::: Übungstext

Die tschechische Hauptstadt Prag stand auf dem Programm für ein paar Tage – so war der Plan. Um klimatechnisch das Sinnvollste daraus zu machen und es bequem zu haben, fiel unsere Wahl auf den Zug als ideales Verkehrsmittel. Nimm den Zug, haben sie gesagt, dann bist du in ein paar Stunden im Zentrum von Prag und kannst diese wunderbare goldene Stadt des Ostens erkunden. Wenn es denn so einfach gewesen wäre.
Als Besitzer des Deutschlandtickets wollten wir kostenlos an die Grenze im bayerischen Furth im Wald fahren und dann mit einem tschechischen Ticket die Fahrt fortsetzen. Mit dem DB Navigator wurde es nicht eindeutig (und vor allem zu teuer), also musste eine Beratung im DB-Reisezentrum im Münchner Hauptbahnhof her. Als Puffer hatten wir dazu eine Stunde – 60 Minuten eingeplant, die Rechnung aber nicht mit der Bahn und den Hunderten von Oktoberfestbesuchern gemacht. Zahlreiche potentielle Bahnfahrer wünschten eine Beratungsleistung, also erst einmal Nummer ziehen und warten. Mit Blick auf die Uhr wurde es bald knapp, denn so mancher Reisender plante wohl eine Weltreise an einem der Schalter, die nicht voll besetzt waren.
Als 349 aufgerufen wurde, hatten wir noch 20 Minuten Puffer. Die DB-Mitarbeiterin war super freundlich und extrem kompetent. Ich frage mich nur, warum ein Ticket von Regensburg nach Prag deutlich preiswerter ist als ein Ticket von Furth im Wald nach Prag, obwohl Furth im Wald die Grenzstadt ist und Regensburg deutlich weiter weg liegt – das sind die Geheimnisse des Tarifsystems der Deutschen Bahn.
Der Zug war gut voll, von wegen Platz und entspannte Anreise. Wir nahmen in einem Sechserabteil Platz, die Wagons hatten den Charme der frühen siebziger Jahre. Mit uns ein Ehepaar aus Kempten, die den 50. Geburtstag der Frau in Prag feiern wollten und ein Arbeitnehmer, der in Regensburg aussteigen wollte.
An Arbeiten war im Zug nicht zu denken, also ein bisschen Smalltalk mit den sympathischen Mitreisenden. Vor Regensburg wurde uns bewusst, dass wir im falschen Zugteil saßen, und so packten wird unser Marschgepäck und zogen in bequemere Waggons nach Prag um, noch bevor andere Reisende auf die gleiche Idee kamen und alle Plätze besetzten. In Regensburg wurde der Zug richtig voll. Wir hatten aber unsere Plätze und weihten die stehenden Mitreisenden vor dem nächsten Hindernis auf der Reise ein.

::::::
::: Vorliegende Daten

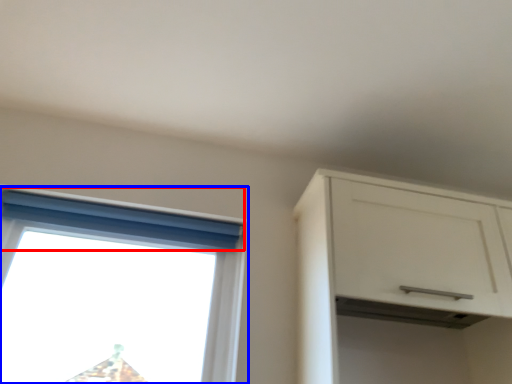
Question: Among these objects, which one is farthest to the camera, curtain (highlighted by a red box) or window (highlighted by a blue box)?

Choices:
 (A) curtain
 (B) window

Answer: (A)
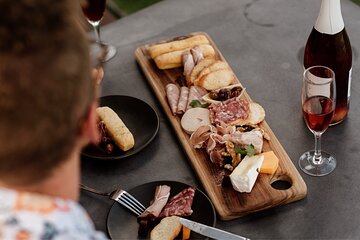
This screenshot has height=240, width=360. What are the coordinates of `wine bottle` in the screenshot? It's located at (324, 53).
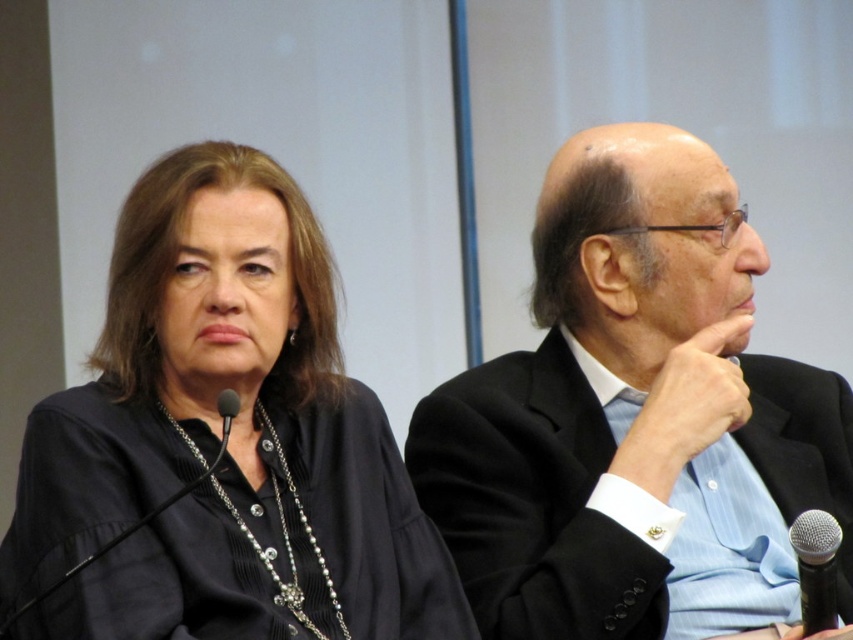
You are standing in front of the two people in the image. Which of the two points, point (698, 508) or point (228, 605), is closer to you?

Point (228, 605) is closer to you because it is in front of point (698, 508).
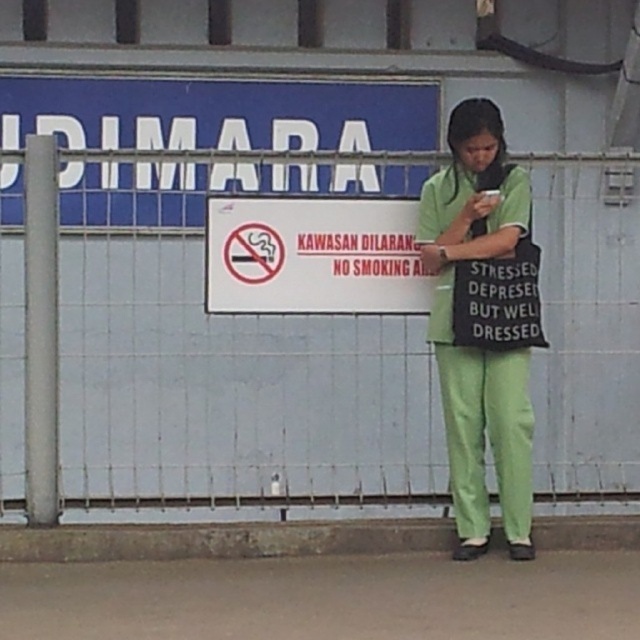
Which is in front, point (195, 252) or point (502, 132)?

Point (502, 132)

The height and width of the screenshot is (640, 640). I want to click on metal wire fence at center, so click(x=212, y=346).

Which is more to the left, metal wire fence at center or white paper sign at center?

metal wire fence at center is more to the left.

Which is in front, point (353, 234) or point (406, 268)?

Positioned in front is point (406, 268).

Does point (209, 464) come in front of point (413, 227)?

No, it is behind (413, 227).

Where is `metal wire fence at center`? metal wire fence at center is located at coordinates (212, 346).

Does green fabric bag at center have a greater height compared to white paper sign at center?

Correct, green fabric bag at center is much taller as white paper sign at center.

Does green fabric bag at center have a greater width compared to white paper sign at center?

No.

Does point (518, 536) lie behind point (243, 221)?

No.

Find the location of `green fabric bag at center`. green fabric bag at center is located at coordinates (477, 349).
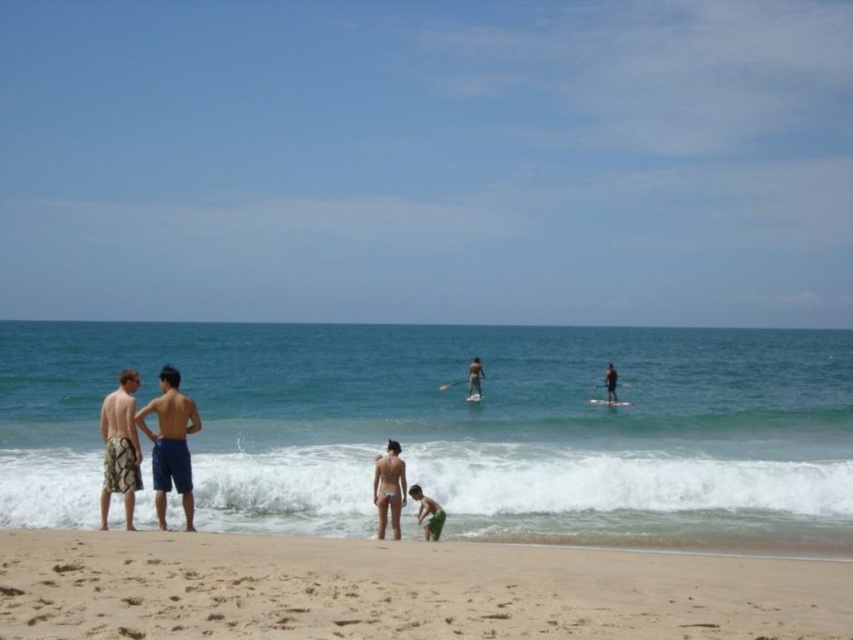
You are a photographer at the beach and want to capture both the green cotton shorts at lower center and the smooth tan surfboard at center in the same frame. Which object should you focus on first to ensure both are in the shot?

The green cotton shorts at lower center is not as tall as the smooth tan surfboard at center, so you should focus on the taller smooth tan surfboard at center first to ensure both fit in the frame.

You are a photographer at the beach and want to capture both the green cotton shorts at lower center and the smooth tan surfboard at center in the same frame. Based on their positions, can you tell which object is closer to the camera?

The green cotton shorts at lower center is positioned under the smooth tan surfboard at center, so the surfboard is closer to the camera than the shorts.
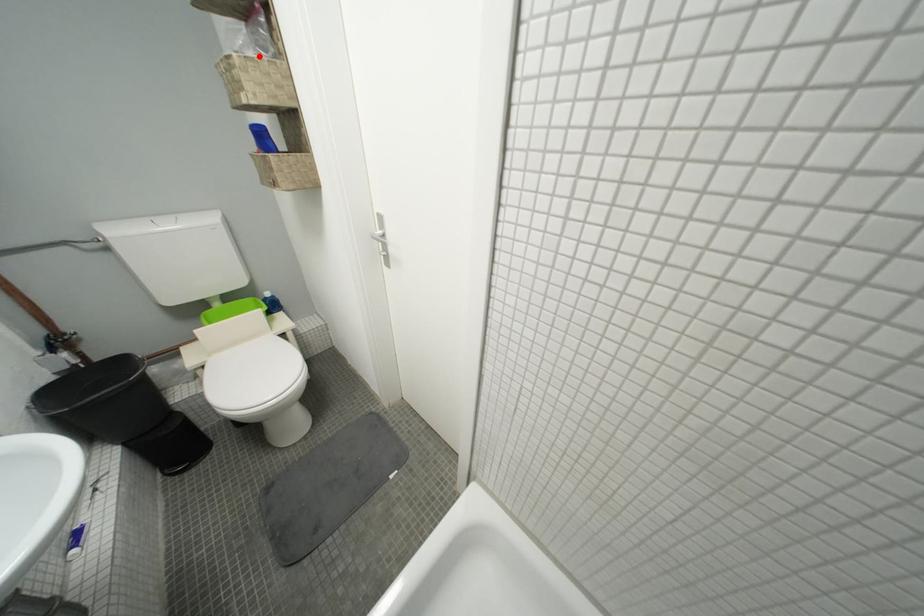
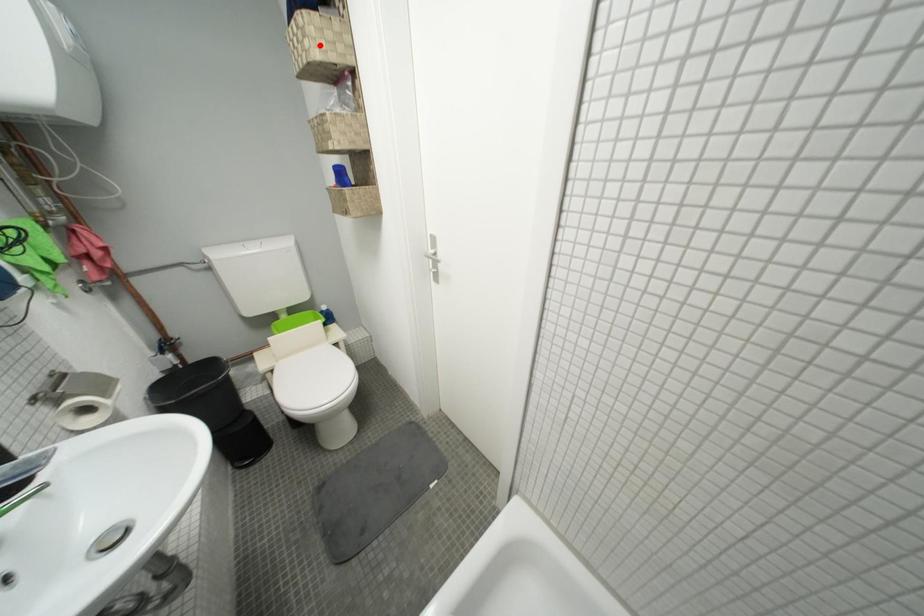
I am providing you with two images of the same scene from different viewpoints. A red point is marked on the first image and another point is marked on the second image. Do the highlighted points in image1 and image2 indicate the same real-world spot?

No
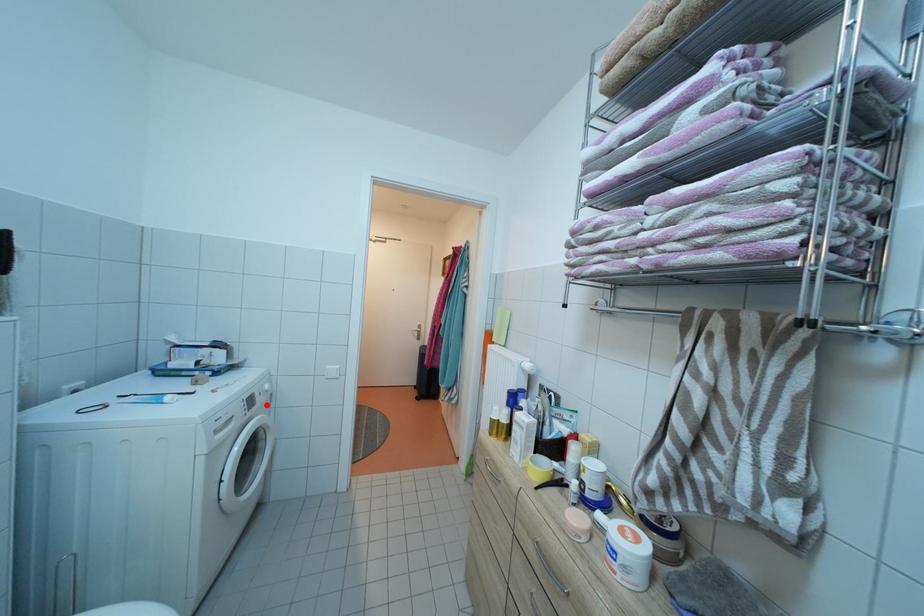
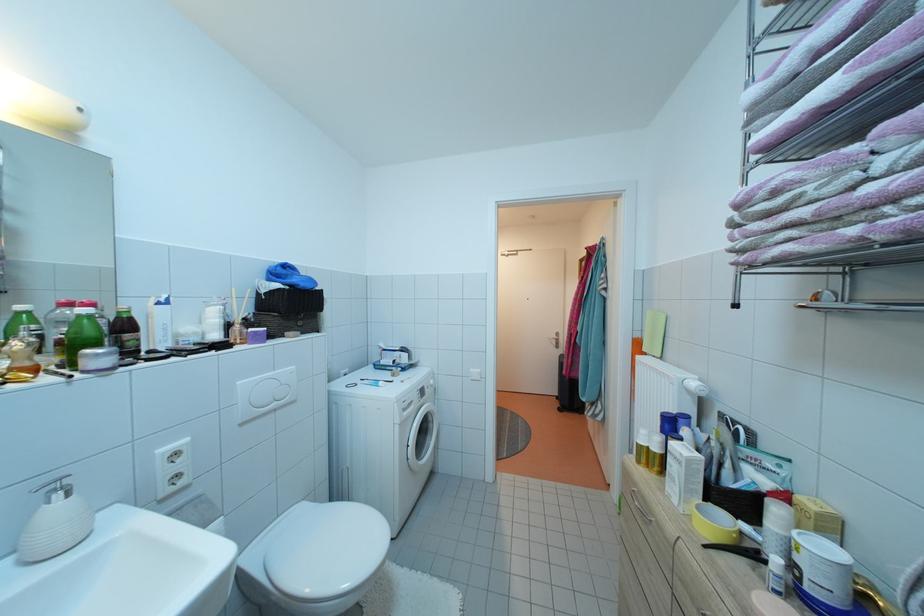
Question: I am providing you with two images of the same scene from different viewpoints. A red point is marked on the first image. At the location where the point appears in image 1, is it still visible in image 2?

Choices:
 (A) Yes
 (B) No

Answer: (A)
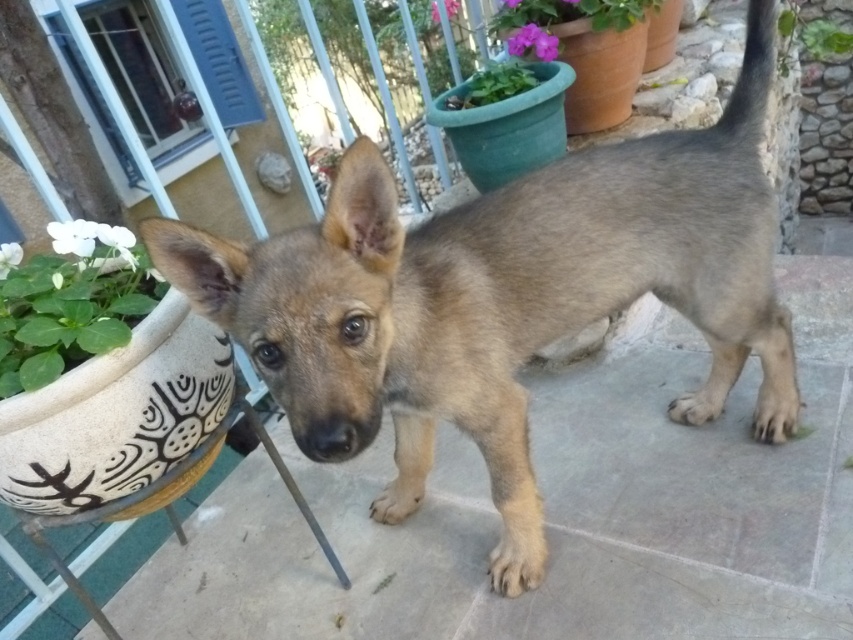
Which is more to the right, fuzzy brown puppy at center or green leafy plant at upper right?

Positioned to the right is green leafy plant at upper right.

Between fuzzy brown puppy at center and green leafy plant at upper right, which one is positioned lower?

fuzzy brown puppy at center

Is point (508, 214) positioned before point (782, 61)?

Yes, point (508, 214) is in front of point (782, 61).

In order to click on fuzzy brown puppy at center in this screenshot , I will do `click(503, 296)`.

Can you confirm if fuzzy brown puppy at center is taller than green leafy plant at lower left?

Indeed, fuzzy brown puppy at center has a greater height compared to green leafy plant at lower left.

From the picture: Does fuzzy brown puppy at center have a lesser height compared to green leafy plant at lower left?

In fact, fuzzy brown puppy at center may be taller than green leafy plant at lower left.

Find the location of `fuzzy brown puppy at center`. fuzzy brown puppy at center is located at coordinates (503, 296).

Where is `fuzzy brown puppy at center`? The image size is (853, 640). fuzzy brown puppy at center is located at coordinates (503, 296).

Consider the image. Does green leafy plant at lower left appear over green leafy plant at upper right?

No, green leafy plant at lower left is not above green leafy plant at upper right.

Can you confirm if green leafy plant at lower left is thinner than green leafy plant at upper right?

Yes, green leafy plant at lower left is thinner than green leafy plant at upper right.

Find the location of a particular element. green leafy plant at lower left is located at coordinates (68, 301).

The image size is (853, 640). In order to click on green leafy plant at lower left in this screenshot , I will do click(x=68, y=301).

::::::

§ **Fragen**
A: Beantworte anhand des Übungstexts diese Fragen:
(i) Bis zu welchem Grenzort wollten die Reisenden mit dem Deutschlandticket kostenlos fahren?
(ii) Welche Nummer wurde aufgerufen, als noch 20 Minuten Puffer blieben?
(iii) Was wollte das Ehepaar aus Kempten in Prag feiern?
B: Erkläre mit dem Übungstext, warum die Reisenden eine Beratung im DB-Reisezentrum im Münchner Hauptbahnhof brauchten.
C: Stimmen diese Aussagen mit dem Übungstext überein? Antworte jeweils mit Ja oder Nein und zitiere die entscheidenden Worte.
(i) Ein Ticket von Regensburg nach Prag war deutlich günstiger als eines von Furth im Wald nach Prag.
(ii) Die Reisenden hatten 90 Minuten als Puffer eingeplant.
(iii) Die DB-Mitarbeiterin war unfreundlich.

§ **Lösungen**
A:
(i) Furth im Wald
(ii) 349
(iii) Den 50. Geburtstag der Frau

B: Mit dem DB Navigator ließ sich die Verbindung nicht eindeutig klären. Außerdem war sie dort zu teuer.

C:
(i) Ja: „warum ein Ticket von Regensburg nach Prag deutlich preiswerter ist als ein Ticket von Furth im Wald nach Prag“
(ii) Nein: „Als Puffer hatten wir dazu eine Stunde – 60 Minuten eingeplant“
(iii) Nein: „Die DB-Mitarbeiterin war super freundlich und extrem kompetent.“